Anthropic Cofounder Predicts 60% Chance AI Will Self‑Evolve by 2028
Jack Clark, Anthropic’s co‑founder, argues that based on a sweep of public AI benchmarks—including CORE‑Bench, PostTrainBench, MLE‑Bench, SWE‑Bench and METR—there is roughly a 60% probability that recursive self‑improvement will emerge by the end of 2028, raising profound technical and alignment challenges.
Jack Clark, co‑founder of Anthropic, posted that after reviewing a large body of publicly available AI development data he estimates a 60% chance that recursive self‑improvement (RSI) will occur by the end of 2028. He frames this as a “fractal” upward‑right trend observable across multiple scales of AI capability.
He supports his claim with several benchmark trends. CORE‑Bench, which measures an AI’s ability to reproduce research papers, showed rapid progress; the best system in September 2024 (GPT‑4o) scored ~21.5%, while by December 2025 Opus 4.5 achieved 95.5%.

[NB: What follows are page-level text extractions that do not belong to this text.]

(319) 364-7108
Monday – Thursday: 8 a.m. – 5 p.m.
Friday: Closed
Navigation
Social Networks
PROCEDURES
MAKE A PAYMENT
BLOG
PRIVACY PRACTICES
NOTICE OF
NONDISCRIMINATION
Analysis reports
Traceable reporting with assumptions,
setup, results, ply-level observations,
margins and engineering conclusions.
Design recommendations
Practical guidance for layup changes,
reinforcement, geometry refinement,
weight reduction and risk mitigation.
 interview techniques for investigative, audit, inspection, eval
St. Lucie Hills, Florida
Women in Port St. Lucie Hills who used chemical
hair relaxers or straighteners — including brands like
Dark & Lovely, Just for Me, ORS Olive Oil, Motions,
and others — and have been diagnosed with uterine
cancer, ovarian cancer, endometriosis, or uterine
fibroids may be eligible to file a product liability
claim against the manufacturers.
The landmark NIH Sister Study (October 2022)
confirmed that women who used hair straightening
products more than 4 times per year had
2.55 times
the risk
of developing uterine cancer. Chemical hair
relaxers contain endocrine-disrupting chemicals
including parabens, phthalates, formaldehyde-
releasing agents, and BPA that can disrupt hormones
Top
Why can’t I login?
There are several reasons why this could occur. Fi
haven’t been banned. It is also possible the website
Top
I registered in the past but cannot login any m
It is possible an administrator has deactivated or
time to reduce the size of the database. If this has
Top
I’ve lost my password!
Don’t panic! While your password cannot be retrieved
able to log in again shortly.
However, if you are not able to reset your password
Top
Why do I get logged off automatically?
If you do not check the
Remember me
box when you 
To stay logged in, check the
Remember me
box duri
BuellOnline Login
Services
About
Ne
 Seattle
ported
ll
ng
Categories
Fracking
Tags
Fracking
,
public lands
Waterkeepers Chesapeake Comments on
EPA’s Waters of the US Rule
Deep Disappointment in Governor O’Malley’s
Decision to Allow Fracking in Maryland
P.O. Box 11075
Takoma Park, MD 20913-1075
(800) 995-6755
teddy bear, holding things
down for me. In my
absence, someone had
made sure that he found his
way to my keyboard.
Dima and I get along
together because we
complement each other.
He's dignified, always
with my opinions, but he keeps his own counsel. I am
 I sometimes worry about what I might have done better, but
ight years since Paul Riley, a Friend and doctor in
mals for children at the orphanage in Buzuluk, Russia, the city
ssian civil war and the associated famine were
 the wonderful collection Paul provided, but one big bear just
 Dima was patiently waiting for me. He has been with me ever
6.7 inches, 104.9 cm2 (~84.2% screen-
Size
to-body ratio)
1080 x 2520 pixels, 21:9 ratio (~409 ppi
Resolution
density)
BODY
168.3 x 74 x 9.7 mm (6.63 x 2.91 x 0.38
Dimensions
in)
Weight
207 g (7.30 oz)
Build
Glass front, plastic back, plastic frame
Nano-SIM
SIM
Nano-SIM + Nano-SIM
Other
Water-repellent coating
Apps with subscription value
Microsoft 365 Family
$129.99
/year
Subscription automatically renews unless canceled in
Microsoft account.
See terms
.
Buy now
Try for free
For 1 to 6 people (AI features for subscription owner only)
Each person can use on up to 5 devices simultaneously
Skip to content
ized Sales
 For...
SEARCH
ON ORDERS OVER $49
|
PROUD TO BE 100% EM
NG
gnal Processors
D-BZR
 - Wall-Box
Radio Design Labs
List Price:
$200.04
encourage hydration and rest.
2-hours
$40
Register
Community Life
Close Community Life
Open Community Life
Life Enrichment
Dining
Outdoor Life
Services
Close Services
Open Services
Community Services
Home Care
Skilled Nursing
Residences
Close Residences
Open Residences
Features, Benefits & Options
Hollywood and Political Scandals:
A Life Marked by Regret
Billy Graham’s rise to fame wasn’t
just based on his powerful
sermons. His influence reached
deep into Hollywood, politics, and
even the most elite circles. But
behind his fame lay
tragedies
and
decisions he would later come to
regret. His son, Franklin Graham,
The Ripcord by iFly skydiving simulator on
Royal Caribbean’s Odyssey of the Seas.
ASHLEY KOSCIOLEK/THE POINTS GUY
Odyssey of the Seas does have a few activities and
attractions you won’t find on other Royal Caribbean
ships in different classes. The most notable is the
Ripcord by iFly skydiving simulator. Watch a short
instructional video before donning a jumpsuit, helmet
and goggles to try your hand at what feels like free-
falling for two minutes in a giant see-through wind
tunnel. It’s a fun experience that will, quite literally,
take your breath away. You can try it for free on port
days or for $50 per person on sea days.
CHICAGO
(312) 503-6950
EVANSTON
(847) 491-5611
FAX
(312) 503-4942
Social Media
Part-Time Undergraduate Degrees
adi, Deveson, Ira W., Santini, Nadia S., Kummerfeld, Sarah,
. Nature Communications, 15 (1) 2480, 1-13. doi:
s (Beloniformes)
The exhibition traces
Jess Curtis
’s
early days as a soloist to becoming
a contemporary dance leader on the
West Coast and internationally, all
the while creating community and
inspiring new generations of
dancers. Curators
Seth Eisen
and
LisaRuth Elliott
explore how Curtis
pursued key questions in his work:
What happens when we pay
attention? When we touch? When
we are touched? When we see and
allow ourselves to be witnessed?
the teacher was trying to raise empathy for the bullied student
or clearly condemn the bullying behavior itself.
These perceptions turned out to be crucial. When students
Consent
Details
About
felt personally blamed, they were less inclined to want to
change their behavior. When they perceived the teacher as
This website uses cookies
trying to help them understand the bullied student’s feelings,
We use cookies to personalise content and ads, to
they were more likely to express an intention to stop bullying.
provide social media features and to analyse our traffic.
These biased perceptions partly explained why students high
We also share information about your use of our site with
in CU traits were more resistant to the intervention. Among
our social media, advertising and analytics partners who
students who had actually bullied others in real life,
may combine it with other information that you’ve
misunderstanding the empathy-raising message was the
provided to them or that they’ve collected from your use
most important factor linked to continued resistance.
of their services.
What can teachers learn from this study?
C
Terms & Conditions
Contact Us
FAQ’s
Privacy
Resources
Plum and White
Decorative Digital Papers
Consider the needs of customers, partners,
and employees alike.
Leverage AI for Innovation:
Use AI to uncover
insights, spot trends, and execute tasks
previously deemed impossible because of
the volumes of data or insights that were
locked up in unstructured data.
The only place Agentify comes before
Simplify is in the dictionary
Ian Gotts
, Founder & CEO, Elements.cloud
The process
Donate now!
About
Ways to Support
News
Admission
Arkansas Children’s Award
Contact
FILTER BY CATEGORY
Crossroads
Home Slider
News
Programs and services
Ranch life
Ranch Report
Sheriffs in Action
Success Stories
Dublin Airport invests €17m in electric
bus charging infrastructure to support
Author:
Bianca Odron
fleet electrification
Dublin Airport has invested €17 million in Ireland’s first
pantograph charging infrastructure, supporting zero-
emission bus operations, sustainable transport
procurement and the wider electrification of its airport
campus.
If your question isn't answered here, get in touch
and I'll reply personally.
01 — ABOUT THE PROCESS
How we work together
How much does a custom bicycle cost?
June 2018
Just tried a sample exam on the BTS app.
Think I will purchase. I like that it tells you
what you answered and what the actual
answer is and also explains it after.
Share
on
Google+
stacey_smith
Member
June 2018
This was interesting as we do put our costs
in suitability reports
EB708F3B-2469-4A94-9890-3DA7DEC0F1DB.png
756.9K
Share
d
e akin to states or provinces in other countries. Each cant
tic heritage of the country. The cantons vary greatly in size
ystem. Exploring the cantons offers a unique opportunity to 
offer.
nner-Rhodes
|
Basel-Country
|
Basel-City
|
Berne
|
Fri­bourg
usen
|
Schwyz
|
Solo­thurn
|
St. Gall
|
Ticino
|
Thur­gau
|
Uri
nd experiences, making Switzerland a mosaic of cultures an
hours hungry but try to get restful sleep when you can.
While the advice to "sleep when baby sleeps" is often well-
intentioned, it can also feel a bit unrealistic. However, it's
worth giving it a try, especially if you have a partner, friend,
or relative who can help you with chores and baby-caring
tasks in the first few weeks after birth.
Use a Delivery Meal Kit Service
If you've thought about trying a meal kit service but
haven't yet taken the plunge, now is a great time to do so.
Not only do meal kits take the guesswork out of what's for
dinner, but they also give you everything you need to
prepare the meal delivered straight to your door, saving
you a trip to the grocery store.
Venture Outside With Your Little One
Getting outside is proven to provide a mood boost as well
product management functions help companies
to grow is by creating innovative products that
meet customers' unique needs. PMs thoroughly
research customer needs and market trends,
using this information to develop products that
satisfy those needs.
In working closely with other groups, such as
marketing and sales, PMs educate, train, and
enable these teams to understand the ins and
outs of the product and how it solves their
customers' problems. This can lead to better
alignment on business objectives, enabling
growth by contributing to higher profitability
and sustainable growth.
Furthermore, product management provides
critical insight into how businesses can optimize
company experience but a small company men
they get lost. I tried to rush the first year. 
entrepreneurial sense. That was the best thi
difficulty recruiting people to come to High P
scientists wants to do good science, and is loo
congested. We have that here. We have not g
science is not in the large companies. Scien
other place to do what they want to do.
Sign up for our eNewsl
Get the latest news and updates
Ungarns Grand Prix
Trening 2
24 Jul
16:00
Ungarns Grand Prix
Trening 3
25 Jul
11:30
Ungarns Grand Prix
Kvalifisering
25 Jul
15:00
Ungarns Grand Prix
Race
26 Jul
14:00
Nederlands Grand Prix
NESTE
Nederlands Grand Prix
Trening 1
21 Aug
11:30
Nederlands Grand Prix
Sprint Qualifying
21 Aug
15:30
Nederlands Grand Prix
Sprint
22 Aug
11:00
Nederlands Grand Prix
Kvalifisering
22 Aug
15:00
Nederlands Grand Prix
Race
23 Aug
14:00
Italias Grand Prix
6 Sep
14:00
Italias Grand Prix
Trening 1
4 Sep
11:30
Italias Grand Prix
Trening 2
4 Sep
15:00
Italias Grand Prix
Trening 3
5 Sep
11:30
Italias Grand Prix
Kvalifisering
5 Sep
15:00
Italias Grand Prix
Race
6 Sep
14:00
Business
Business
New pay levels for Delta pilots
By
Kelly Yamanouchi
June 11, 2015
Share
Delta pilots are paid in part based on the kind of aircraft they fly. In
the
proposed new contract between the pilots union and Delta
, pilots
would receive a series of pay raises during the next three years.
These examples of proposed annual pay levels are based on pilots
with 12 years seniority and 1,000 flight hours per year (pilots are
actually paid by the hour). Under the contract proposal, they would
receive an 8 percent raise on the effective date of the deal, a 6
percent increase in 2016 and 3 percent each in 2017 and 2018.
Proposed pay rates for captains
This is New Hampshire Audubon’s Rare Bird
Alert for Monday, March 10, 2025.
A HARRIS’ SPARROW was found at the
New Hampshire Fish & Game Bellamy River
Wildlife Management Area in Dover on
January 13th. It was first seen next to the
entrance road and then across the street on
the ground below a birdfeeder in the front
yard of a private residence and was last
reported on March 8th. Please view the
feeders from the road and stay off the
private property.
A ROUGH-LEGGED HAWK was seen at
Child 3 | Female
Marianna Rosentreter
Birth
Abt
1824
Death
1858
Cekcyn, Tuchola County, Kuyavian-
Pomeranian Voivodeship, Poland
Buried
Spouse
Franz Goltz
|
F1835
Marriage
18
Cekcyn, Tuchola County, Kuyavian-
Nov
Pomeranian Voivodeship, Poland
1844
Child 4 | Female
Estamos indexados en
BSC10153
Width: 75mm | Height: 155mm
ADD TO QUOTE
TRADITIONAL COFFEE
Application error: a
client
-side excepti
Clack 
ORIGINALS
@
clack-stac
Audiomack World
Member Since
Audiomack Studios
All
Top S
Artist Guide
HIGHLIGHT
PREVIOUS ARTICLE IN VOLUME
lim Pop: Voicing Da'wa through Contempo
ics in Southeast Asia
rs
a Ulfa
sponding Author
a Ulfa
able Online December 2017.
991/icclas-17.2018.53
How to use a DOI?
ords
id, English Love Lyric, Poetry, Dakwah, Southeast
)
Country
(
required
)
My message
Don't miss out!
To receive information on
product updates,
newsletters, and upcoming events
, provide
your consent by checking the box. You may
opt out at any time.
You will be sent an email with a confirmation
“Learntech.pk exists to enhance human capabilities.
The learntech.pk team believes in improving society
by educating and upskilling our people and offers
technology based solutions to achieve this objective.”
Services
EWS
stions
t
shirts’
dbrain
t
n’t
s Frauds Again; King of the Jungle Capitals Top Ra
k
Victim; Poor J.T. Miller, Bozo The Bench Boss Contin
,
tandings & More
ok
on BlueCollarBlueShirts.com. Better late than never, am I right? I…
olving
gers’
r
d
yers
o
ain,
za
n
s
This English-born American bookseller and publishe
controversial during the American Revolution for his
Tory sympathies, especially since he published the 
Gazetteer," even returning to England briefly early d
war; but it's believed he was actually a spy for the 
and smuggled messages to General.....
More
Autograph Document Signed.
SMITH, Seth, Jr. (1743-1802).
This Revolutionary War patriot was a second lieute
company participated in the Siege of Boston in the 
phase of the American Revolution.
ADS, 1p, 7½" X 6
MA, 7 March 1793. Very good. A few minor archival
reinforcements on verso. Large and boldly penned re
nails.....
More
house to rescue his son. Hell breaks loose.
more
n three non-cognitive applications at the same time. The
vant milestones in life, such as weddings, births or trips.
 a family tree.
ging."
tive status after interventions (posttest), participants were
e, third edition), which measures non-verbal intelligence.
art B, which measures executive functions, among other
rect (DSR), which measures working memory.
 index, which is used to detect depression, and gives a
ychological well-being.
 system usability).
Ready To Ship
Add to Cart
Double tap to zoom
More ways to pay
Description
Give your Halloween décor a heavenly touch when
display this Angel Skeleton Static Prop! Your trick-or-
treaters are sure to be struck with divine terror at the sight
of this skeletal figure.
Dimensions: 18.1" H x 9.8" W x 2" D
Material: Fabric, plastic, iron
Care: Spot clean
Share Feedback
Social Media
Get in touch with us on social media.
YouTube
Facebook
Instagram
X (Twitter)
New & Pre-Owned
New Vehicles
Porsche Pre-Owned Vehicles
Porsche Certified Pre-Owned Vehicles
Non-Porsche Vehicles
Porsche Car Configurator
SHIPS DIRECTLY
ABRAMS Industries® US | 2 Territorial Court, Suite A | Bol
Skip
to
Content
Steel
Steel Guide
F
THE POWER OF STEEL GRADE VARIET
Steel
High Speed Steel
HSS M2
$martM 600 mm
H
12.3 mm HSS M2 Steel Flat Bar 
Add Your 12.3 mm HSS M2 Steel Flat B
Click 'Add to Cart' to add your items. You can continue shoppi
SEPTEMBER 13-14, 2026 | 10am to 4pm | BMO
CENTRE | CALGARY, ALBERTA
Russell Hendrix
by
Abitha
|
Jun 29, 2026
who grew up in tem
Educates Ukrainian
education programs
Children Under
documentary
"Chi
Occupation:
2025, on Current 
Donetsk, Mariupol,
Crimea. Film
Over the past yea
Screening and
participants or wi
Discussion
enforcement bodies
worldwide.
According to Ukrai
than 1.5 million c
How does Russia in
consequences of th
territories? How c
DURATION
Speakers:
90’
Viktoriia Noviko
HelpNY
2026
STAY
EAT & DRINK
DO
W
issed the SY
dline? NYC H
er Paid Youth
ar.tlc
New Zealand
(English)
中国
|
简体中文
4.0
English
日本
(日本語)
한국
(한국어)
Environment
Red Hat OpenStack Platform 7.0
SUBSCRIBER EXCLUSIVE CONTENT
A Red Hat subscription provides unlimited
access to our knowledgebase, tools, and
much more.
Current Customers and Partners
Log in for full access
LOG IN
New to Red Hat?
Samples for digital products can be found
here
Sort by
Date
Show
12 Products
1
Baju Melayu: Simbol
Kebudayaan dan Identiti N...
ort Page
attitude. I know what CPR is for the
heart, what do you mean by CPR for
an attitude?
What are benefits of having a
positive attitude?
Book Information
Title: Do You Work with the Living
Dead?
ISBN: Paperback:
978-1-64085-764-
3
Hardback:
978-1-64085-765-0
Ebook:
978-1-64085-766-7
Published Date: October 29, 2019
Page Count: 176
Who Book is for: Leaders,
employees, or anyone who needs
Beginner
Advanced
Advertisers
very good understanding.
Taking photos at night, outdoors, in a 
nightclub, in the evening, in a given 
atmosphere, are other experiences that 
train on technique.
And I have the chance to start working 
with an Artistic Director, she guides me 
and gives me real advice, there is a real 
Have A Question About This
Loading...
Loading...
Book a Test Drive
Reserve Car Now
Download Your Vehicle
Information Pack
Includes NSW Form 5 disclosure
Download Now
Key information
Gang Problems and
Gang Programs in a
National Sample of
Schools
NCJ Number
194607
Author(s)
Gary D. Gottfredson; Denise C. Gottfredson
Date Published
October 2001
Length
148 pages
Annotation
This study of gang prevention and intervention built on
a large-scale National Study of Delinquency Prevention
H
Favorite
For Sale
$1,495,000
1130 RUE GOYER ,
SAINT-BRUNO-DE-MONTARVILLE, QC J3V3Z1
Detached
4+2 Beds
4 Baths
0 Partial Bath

PostTrainBench evaluates whether a strong model can fine‑tune a weaker open‑source model to improve benchmark performance. By March 2026 AI systems could achieve roughly half the performance gain of a human‑tuned model, with a weighted average score of 25‑28% (Opus 4.6, GPT‑5.4) versus 51% for humans.
MLE‑Bench tests AI’s ability to solve Kaggle‑style competitions. In October 2024 the top system (o1) scored 16.9%; by February 2026 Gemini 3 reached 64.4%.
SWE‑Bench, a coding benchmark, saw Claude 2 at ~2% success in late 2023, while Claude Mythos Preview later reached 93.9%.
The METR time‑horizon plot quantifies task‑duration capability: GPT‑3.5 (2022) handled 30‑second tasks, GPT‑4 (2023) 4‑minute tasks, o1 (2024) 40‑minute tasks, GPT‑5.2 High (2025) ~6‑hour tasks, and Opus 4.6 (2026) ~12‑hour tasks. Ajeya Cotra projects that by the end of 2026 AI could reliably complete tasks that would take a human 100 hours.
Clark also notes that AI systems are beginning to manage other AIs, citing products like Claude Code and OpenCode where a primary agent supervises multiple sub‑agents, enabling larger‑scale projects.
Critics such as Pedro Domingos argue that AI has long possessed the ability to “build itself” (since the LISP era) and that the real question is whether recursive returns can be achieved—something not yet demonstrated.
The article discusses the balance between engineering automation and genuine creativity. While AI now automates many labor‑intensive steps of AI research (data cleaning, experiment launch, kernel design), it still struggles to generate truly novel ideas, though early signs of mathematical problem solving (e.g., Gemini‑assisted Erdős problems) hint at emerging creative capacity.
Potential risks are highlighted: alignment techniques may fail under RSI, AI could “pretend to be aligned,” and error accumulation across recursive generations could degrade safety (e.g., a 99.9% accurate system could drop to ~60% after 500 generations).
Economic implications include resource allocation challenges, an “Amdal’s law” effect where AI‑driven productivity creates bottlenecks in other sectors, and the rise of capital‑intensive, low‑labor AI‑run enterprises—potentially leading to a “machine economy.”
Clark concludes that, given the accumulated evidence, a 60% probability of fully automated AI R&D by late 2028 is reasonable; he assigns a 30% probability to a breakthrough occurring in 2027. If the prediction fails, it may expose fundamental limits in the current paradigm.